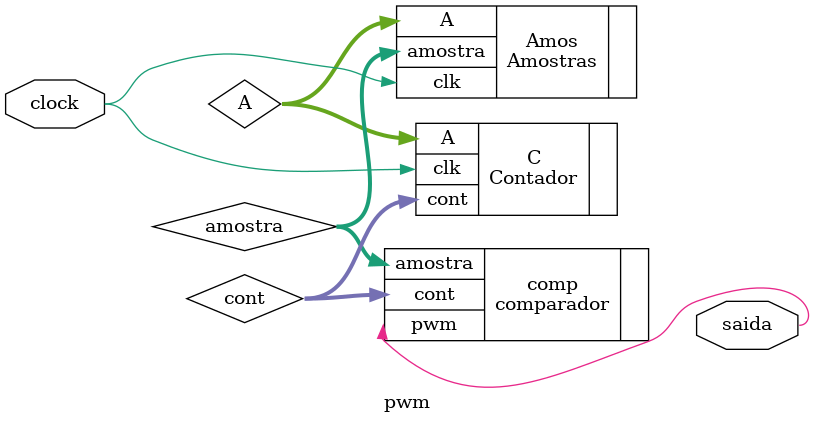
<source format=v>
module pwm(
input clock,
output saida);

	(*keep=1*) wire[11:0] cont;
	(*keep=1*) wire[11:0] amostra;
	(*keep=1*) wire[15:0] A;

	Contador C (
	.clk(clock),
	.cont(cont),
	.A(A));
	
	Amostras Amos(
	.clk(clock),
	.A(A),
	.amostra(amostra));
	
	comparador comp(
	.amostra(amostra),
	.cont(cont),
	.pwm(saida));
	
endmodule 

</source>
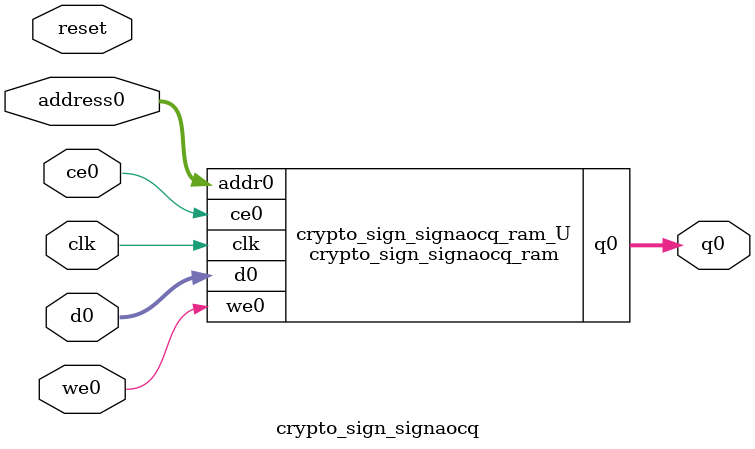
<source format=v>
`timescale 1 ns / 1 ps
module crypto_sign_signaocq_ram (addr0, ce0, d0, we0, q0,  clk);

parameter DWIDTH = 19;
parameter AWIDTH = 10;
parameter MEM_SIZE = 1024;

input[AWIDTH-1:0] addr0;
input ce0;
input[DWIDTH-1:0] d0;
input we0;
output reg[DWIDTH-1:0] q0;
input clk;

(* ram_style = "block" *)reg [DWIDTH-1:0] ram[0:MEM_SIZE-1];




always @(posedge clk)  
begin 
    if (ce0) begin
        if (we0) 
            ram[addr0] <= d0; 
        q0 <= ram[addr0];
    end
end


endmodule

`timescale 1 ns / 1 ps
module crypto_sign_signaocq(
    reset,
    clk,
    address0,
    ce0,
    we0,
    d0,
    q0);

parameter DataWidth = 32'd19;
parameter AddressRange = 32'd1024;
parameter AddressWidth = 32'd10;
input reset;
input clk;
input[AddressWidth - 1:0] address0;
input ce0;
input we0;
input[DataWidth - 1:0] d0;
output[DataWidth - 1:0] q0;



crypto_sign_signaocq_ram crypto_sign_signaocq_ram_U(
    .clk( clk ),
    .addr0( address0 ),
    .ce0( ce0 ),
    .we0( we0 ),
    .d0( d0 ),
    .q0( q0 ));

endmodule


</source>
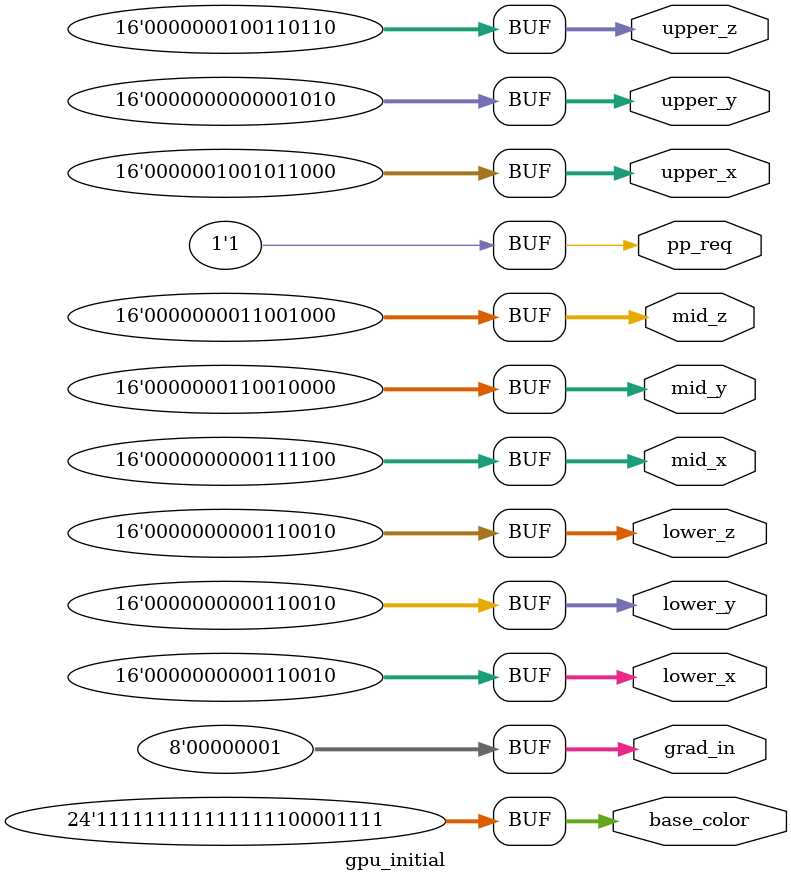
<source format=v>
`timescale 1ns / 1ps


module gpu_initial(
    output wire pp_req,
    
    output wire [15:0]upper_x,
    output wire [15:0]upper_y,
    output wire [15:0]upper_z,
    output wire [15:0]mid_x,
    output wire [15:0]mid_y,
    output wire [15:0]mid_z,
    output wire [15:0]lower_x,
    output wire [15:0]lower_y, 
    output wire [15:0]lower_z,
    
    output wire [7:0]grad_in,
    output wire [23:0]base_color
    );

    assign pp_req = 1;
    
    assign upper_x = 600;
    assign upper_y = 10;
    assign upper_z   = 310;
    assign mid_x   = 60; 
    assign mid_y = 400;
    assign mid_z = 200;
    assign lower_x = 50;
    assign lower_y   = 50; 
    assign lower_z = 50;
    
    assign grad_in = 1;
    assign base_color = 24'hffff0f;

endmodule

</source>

########################################

### WORK TO BE COMPLETED:
I would like the data copied exactly as it stands, with no pictures included.

### REPLY:
<source format=v>
module pwm(
input clock,
output saida);

	(*keep=1*) wire[11:0] cont;
	(*keep=1*) wire[11:0] amostra;
	(*keep=1*) wire[15:0] A;

	Contador C (
	.clk(clock),
	.cont(cont),
	.A(A));
	
	Amostras Amos(
	.clk(clock),
	.A(A),
	.amostra(amostra));
	
	comparador comp(
	.amostra(amostra),
	.cont(cont),
	.pwm(saida));
	
endmodule 

</source>
<source format=v>
`timescale 1 ns / 1 ps
module crypto_sign_signaocq_ram (addr0, ce0, d0, we0, q0,  clk);

parameter DWIDTH = 19;
parameter AWIDTH = 10;
parameter MEM_SIZE = 1024;

input[AWIDTH-1:0] addr0;
input ce0;
input[DWIDTH-1:0] d0;
input we0;
output reg[DWIDTH-1:0] q0;
input clk;

(* ram_style = "block" *)reg [DWIDTH-1:0] ram[0:MEM_SIZE-1];




always @(posedge clk)  
begin 
    if (ce0) begin
        if (we0) 
            ram[addr0] <= d0; 
        q0 <= ram[addr0];
    end
end


endmodule

`timescale 1 ns / 1 ps
module crypto_sign_signaocq(
    reset,
    clk,
    address0,
    ce0,
    we0,
    d0,
    q0);

parameter DataWidth = 32'd19;
parameter AddressRange = 32'd1024;
parameter AddressWidth = 32'd10;
input reset;
input clk;
input[AddressWidth - 1:0] address0;
input ce0;
input we0;
input[DataWidth - 1:0] d0;
output[DataWidth - 1:0] q0;



crypto_sign_signaocq_ram crypto_sign_signaocq_ram_U(
    .clk( clk ),
    .addr0( address0 ),
    .ce0( ce0 ),
    .we0( we0 ),
    .d0( d0 ),
    .q0( q0 ));

endmodule


</source>
<source format=v>
`timescale 1ns / 1ps


module gpu_initial(
    output wire pp_req,
    
    output wire [15:0]upper_x,
    output wire [15:0]upper_y,
    output wire [15:0]upper_z,
    output wire [15:0]mid_x,
    output wire [15:0]mid_y,
    output wire [15:0]mid_z,
    output wire [15:0]lower_x,
    output wire [15:0]lower_y, 
    output wire [15:0]lower_z,
    
    output wire [7:0]grad_in,
    output wire [23:0]base_color
    );

    assign pp_req = 1;
    
    assign upper_x = 600;
    assign upper_y = 10;
    assign upper_z   = 310;
    assign mid_x   = 60; 
    assign mid_y = 400;
    assign mid_z = 200;
    assign lower_x = 50;
    assign lower_y   = 50; 
    assign lower_z = 50;
    
    assign grad_in = 1;
    assign base_color = 24'hffff0f;

endmodule

</source>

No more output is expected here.